In this wash cycle I will simpy wash the wheels and tyres with the wash soap of choice (I use either Megs Shampoo plus or Z wash) using microfibre washmitt and brushes for front to back clean and then once a month i will seal wheel with PB wheel sealant and tyres with Blackfire long lasting tyre gel, this seems to work well over a period with little hard cleaning ever being necessary. I dont find that by only cleaning the tyres in this way that I get any adverse reaction from the reapplication of the tyre sealant.

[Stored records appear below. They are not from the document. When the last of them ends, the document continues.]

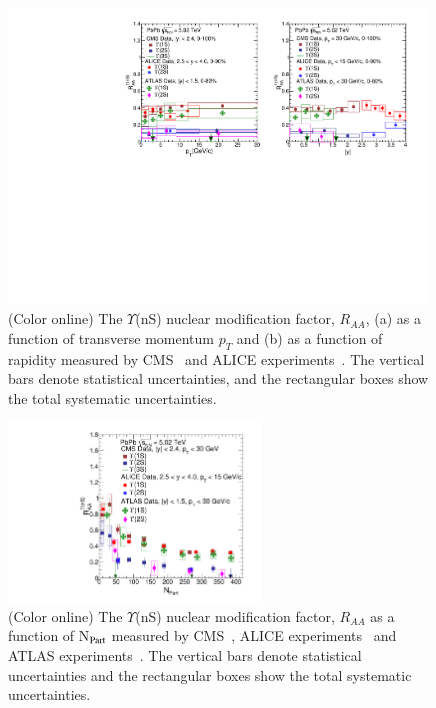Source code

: \begin{figure}
  \includegraphics[width=0.99\textwidth]{Figures/ExpOverview/Fig_LHC_YnSRAAPtRap.pdf}
  \caption{(Color online) The $\Upsilon$(nS) nuclear modification factor, $R_{AA}$, (a) as a function of transverse momentum $p_{T}$
    and (b) as a function of rapidity measured by CMS~\cite{CMS:2018zza} and ALICE experiments~\cite{ALICE:2020wwx}. The vertical bars denote statistical uncertainties, and the rectangular boxes show the total systematic uncertainties.
  }
  \label{fig:LHCYnSRAAPtRap}
\end{figure}


\begin{figure}
  \begin{center}
  \includegraphics[width=0.6\textwidth]{Figures/ExpOverview/Fig_LHC_YnSRAANPart.pdf}
  \caption{(Color online) The $\Upsilon$(nS) nuclear modification factor, $R_{AA}$ as a function of N$_{\rm Part}$
    measured by CMS~\cite{CMS:2018zza}, ALICE experiments~\cite{ALICE:2020wwx} and ATLAS experiments~\cite{ALICE:2020wwx}.
    The vertical bars denote statistical uncertainties and the rectangular boxes show the total systematic uncertainties.
  }
  \label{fig:LHCYnSRAANPart}
  \end{center}
\end{figure}



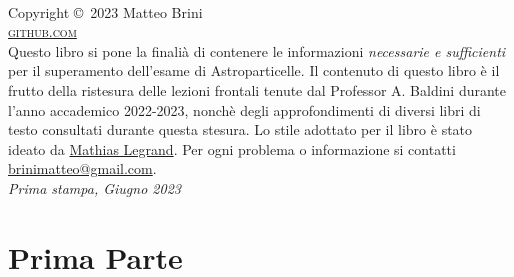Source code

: \documentclass[
	11pt, %
	fleqn, %
	a4paper, %
]{LegrandOrangeBook}
\begin{document}

\thispagestyle{empty} %

~\vfill %

\noindent Copyright \copyright\ 2023 Matteo Brini\\ %

\noindent \textsc{\href{https://github.com/brinus}{github.com}}\\ %

\noindent Questo libro si pone la finalià di contenere le informazioni \textit{necessarie e sufficienti} per il superamento dell'esame di Astroparticelle. Il contenuto di questo libro è il frutto della ristesura delle lezioni frontali tenute dal Professor A. Baldini durante l'anno accademico 2022-2023, nonchè degli approfondimenti di diversi libri di testo consultati durante questa stesura. Lo stile adottato per il libro è stato ideato da \href{https://www.latextemplates.com/template/legrand-orange-book}{Mathias Legrand}. Per ogni problema o informazione si contatti \href{mailto:brinimatte@gmail.com}{brinimatteo@gmail.com}.\\
\noindent \textit{Prima stampa, Giugno 2023} %


\pagestyle{empty} %

\tableofcontents %

\pagestyle{fancy} %

\cleardoublepage %

\part{Prima Parte}




\begin{appendices} %
\renewcommand{\chaptername}{Appendice}

	

\end{appendices} %
\end{document}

Once a year, I take the wheels of and use megs wheel brightener or menz 7.5 gel on wheel and apc on tyres as these are a bit more agressive and then seal as above.


----------



## swiftshine (Apr 17, 2008)

I like to give my tyres a good scrub before I'm re-applying dressing, as Gaz said, about once a month. I use a dish washing brush (cheapo from ASDA, if it goes black, bin it) and get away with APC at 10:1 which shouldn't harm wheel sealant too much. Besides, it barely touches the wheel anyway as I spray onto just the tyres and agitate immediately and rinse off. Tyres look great once dry and even better after tyre gel goes on:thumb:

Feel free once you have done your tyres to post lots of gratuitous pics of you MG cause I love that car:argie:


----------



## 3dr (Mar 1, 2008)

i use AS SW @5:1 applied by garden sprayer all over the wheel and tyre and use a harder brush to agitate the tyre than i do with the wheels, then rinse off, the **** that comes off is amazing!


----------